Y no es que la filosofía griega errara en muchos de sus planteamientos; pero éstos eran conformes a una situación, en la teología de la historia, en que no podía esperarse más. Pero con la muerte y resurrección de Cristo, todo cambia. La ley mosaica, en todo lo que no contradecía la ley natural, quedó abrogada, y desde entonces naturaleza y gracia son inseparables. La Modernidad, en su estrategia secularizadora, sabiendo que una sociedad no apostata de la noche a la mañana, empezó por, si se me permite la expresión, «naturalizar la naturaleza»; o, dicho con otras palabras, extirpar la misión de la gracia en la naturaleza, comenzando por la naturaleza de la política.

En medio de toda esta agitación, la Iglesia comenzó a desdibujar su tradicional doctrina acerca de la conexión entre la gracia y la naturaleza. Progresivamente se olvidó que el hombre en gracia es un bien para la sociedad, y que por tanto, el bien común de la misma no puede prescindir de la teología, más concretamente, de la soteriología. Si el hombre tiene un alma que puede, por la misericordia de la gracia, alcanzar la Gloria, o por justicia, la condenación, entonces no tiene sentido plantearse un bien común meramente natural. Las doctrinas del puris naturalibus o del hombre pre-social son algunos de estos intentos modernizantes por abstraer el fin último del hombre en el marco de la vida social.

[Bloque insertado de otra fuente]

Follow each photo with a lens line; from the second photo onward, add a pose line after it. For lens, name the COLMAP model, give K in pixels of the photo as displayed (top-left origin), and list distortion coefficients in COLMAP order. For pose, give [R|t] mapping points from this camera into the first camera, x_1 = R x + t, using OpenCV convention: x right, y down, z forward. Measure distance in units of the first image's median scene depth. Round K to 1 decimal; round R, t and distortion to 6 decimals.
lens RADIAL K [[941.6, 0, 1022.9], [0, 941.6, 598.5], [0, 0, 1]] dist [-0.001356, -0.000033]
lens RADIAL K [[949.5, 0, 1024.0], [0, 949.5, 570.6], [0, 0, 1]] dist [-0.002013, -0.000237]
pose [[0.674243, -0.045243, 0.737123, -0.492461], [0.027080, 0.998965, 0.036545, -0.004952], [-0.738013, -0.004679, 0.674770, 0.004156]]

El gran fiasco de la «des-sobrenaturalización» de la vida social operada por la Modernidad es que, apartado Dios, la barca de la sociedad experimenta un re-arrumbamiento hacia los bienes materiales, empezando por la propiedad, la seguridad o la vida, que se entienden como fines, no como medios. Si lo que importa es únicamente el bien común temporal, rápidamente la concupiscencia humana reconduce esa idea hacia el concepto de bienestar, y con el tiempo, de mero bien individual como único fundamento para la sociedad. Ha nacido el liberalismo conservador.

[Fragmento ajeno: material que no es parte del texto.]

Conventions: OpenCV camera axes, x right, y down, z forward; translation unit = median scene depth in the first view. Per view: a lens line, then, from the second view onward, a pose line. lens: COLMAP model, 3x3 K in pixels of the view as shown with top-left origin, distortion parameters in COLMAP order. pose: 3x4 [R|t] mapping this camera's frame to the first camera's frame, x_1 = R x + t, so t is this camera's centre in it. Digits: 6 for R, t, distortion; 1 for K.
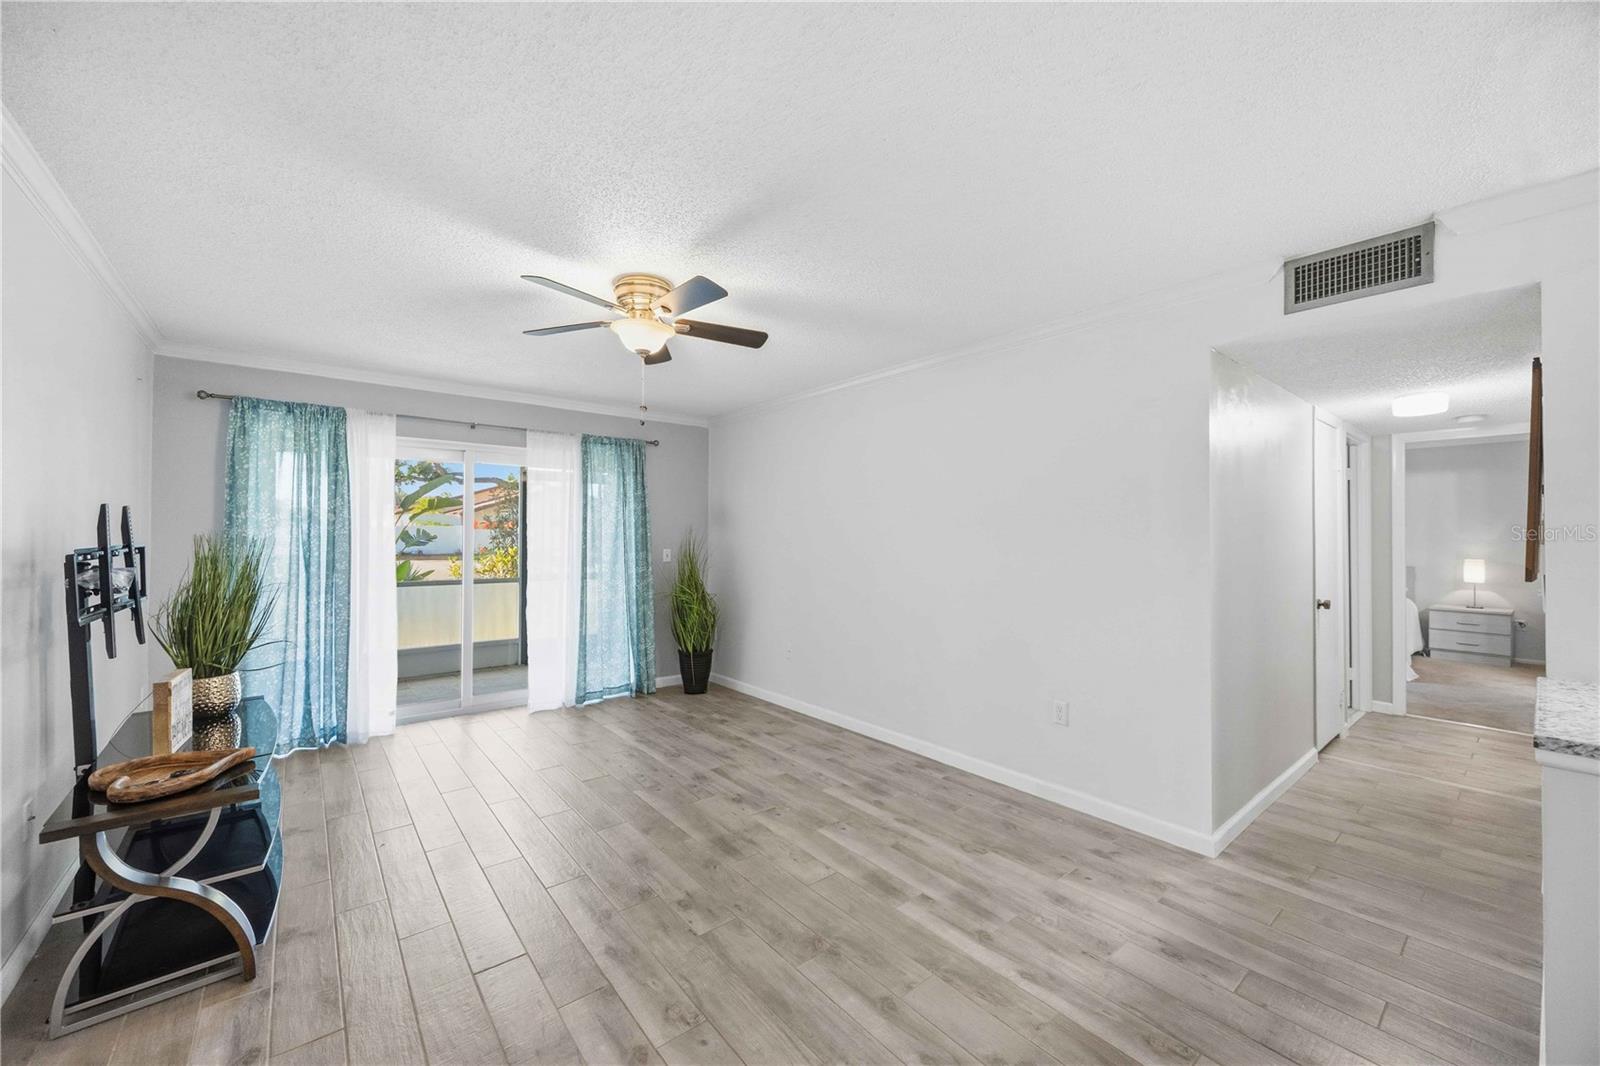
lens RADIAL K [[614.5, 0, 798.6], [0, 614.5, 530.8], [0, 0, 1]] dist [-0.000927, 0.000303]
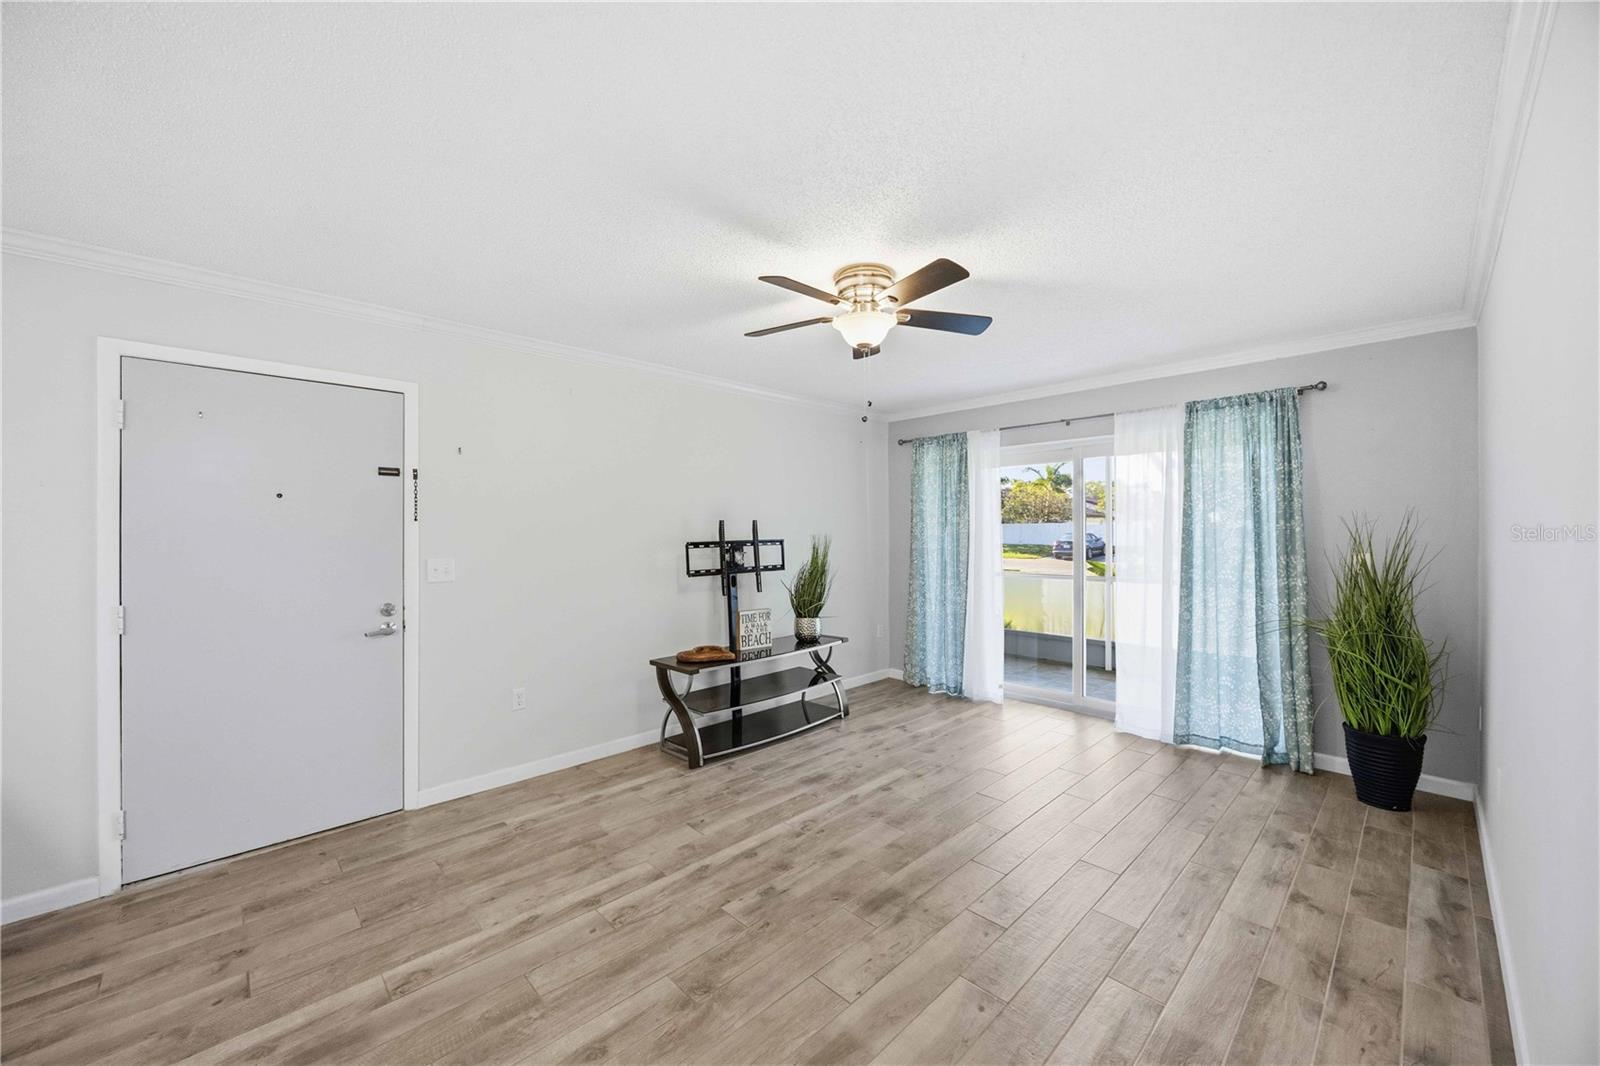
lens RADIAL K [[610.8, 0, 799.7], [0, 610.8, 534.0], [0, 0, 1]] dist [-0.000595, -0.000115]
pose [[0.084591, -0.001018, -0.996415, 0.600040], [0.015395, 0.999881, 0.000286, 0.003814], [0.996297, -0.015364, 0.084596, 0.692044]]
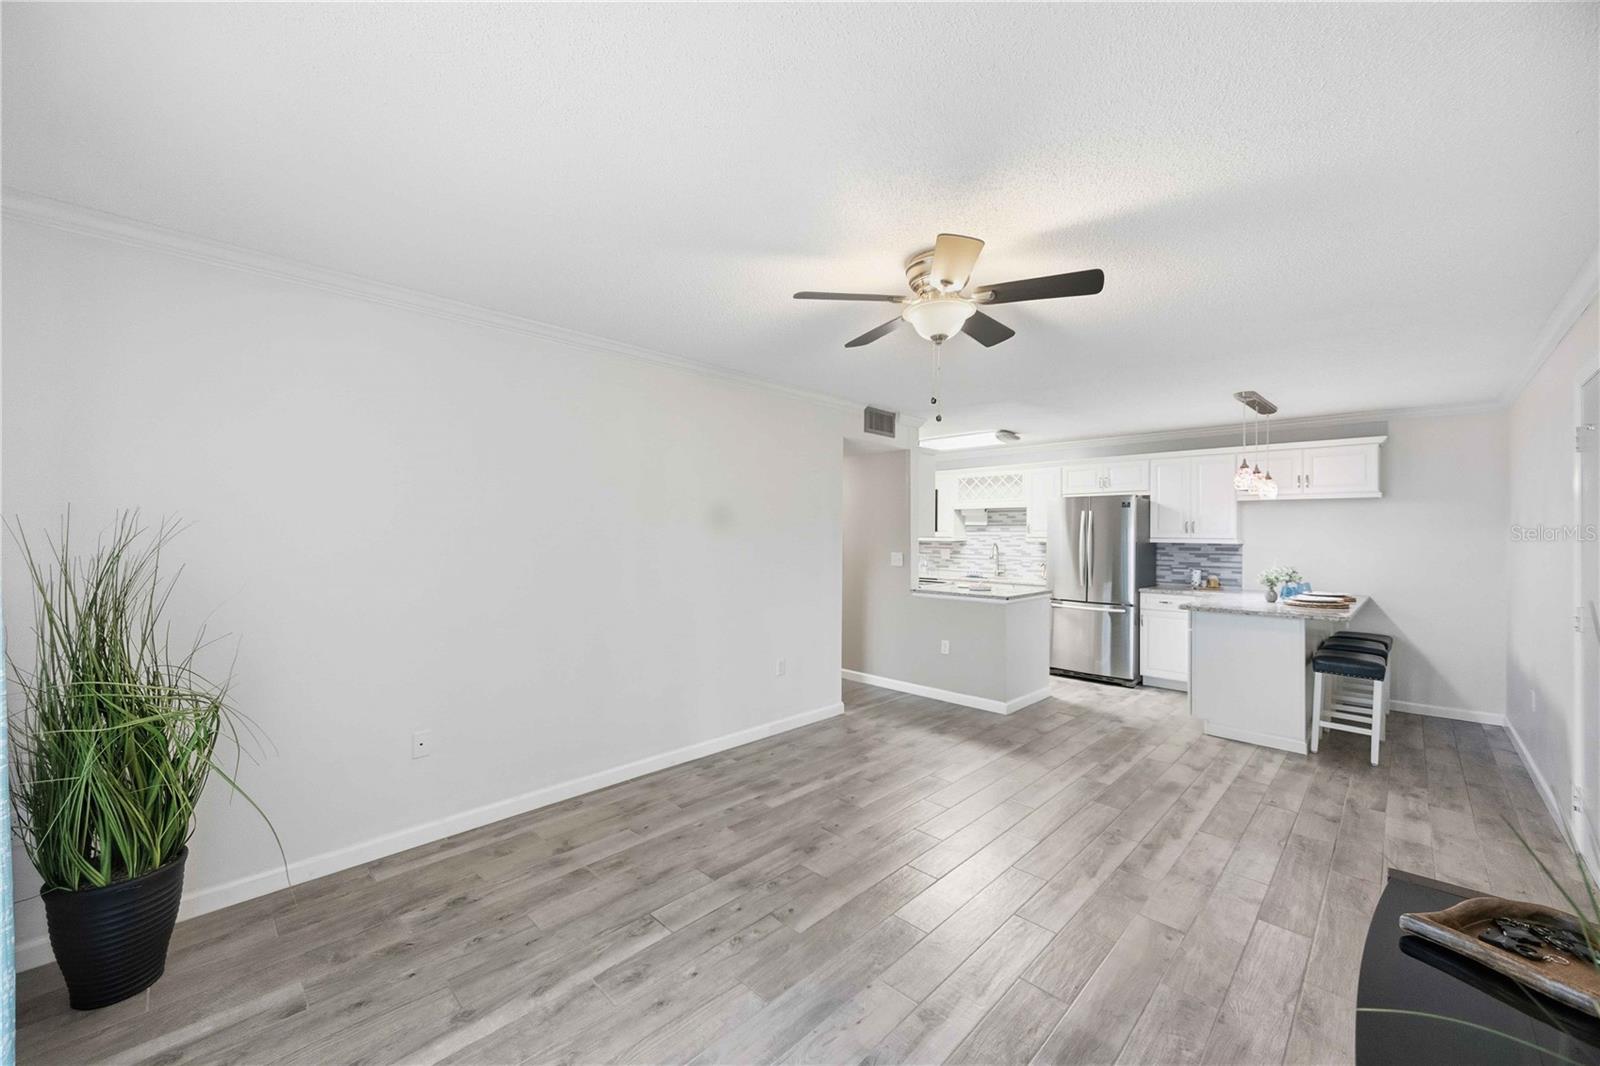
lens RADIAL K [[610.8, 0, 799.7], [0, 610.8, 534.0], [0, 0, 1]] dist [-0.000595, -0.000115]
pose [[-0.106866, -0.002670, 0.994270, -0.938809], [-0.016562, 0.999862, 0.000905, -0.005846], [-0.994135, -0.016370, -0.106895, 1.098780]]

La Iglesia no ha quedado, por desgracia, exenta, de esa contaminación liberal. Si bien prima facie la doctrina social pontificia ha sido dique de contención de las ideologías liberal-capitalista y liberal-socialista, algunas grietas se han abierto en la sólida doctrina tomista de nuestros doctores, especialmente los hispanos.

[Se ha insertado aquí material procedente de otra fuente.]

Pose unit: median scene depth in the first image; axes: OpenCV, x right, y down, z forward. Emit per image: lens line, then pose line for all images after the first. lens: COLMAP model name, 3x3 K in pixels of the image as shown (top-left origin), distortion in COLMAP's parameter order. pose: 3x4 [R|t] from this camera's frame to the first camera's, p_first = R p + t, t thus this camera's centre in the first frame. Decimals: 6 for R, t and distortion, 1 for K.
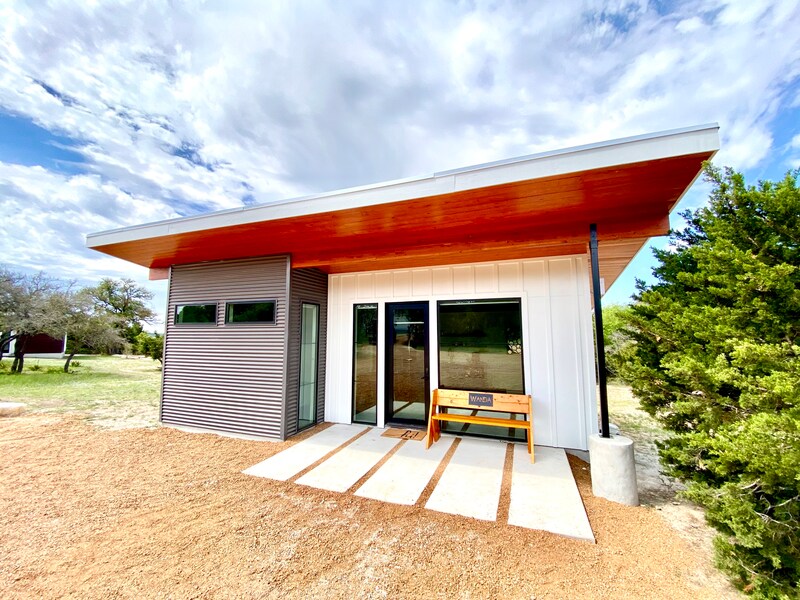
lens RADIAL K [[325.5, 0, 403.1], [0, 325.5, 299.8], [0, 0, 1]] dist [0.000654, -0.000256]
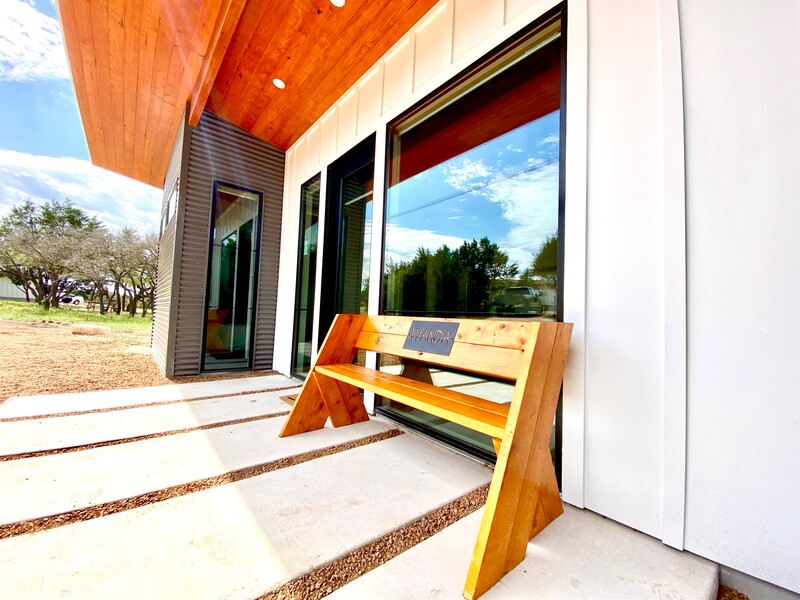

Así, ciertas inexactitudes en la naturaleza de la propiedad privada, o la doctrina acerca de la irrelevancia de las formas de gobierno, temas ambos abordados por León XIII, resultan una suerte de rasguño poroso por el que se han filtrado nuevos elementos modernizantes.

Ni que decir tiene que la Iglesia alumbrada por el II Concilio Vaticano, ansiosa por halagar al mundo, ha tomado sin medida ni templanza alguna, como préstamo a perpetuidad, una pléyade de ideas sociales que son legado puro y duro de la Modernidad. Queriendo combatir el liberalismo económico (a la vez que no cesa de aplaudir el político y filosófico), la Iglesia vaticanosegundista se ha vuelto hacia la socialdemocracia más periclitada y obsoleta; queriendo combatir la tiranía capitalista y comunista, y las luchas fratricidas a escala mundial, se excogitó el personalismo, miasma heredada del humanismo renacentista que ensalza al hombre por encima de Dios; queriendo combatir los excesos de los poderosos, se ha convertido en amanuense de las organizaciones supra-nacionales que son precisamente siervas discretas (o no tanto) de esos poderes.

Sin duda, desarrollar una doctrina moral social católica para los tiempos de hoy, libre de toda contaminación y siguiendo la más pura estela de nuestra tradición áurea, es un auténtico desafío. Especialmente porque es un camino virgen a recorrer, en el que se cuenta con escasísimos recursos en forma de doctrina fiable.